Quando un documento NON VIENE MODIFICATO MANUALMENTE, si può procedere alla sua conservazione sotto forma di file, avendo l’accortezza di rispettare le norme sulla conservazione dei documenti informatici. Le modalità per generare documenti informatici sono diverse, ne citiamo alcune.

Elaborare uno spool di stampa, significa indirizzare la stampa su file e memorizzarla su un disco. Si otterrà la copia dei caratteri che sarebbero stati spediti alla stampante ed il formato potrebbe essere di diverso tipo (ASCII o PDF o ANSI). Il software di archiviazione interpretata il file, lo inserisce nell’archivio competente e compila i dati di ricerca. Se il formato non è tra quelli riconosciuti validi, lo converte in pdf.

Se il procedimento riguarda documenti fiscalmente o legalmente rilevanti, l’utente deve applicare la firma digitale, il riferimento temporale e con cadenza almeno annuale, deve produrre un supporto sostitutivo.

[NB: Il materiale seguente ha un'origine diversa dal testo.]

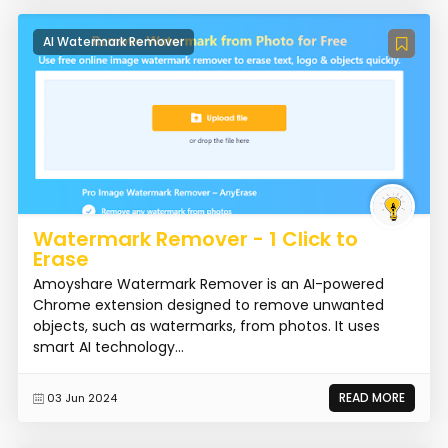
AI Watermark Remover
Watermark Remover - 1 Click to
Erase
Amoyshare Watermark Remover is an AI-powered
Chrome extension designed to remove unwanted
objects, such as watermarks, from photos. It uses
smart AI technology...
READ MORE
03 Jun 2024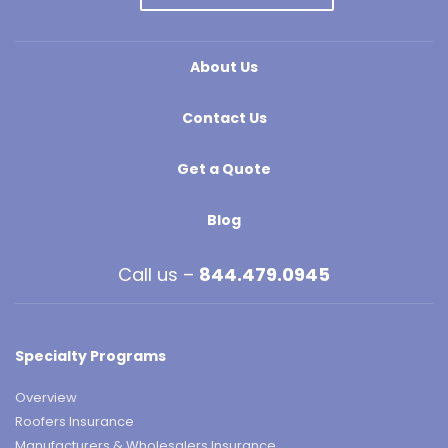
About Us
Contact Us
Get a Quote
Blog
Call us –
844.479.0945
Specialty Programs
Overview
Roofers Insurance
Manufacturers & Wholesalers Insurance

La produzione di documenti informatici tramite spool di stampa richiede MENO TEMPO rispetto al cartaceo (-75 %), la conservazione ha un costo bassissimo, la consultazione è semplice, immediata, distribuita e comoda.

Ci sono altri documenti informatici come le e-mail, i file di lavoro, quelli tecnici, gli stessi fax, che possono essere conservati elettronicamente senza procedere alla loro stampa.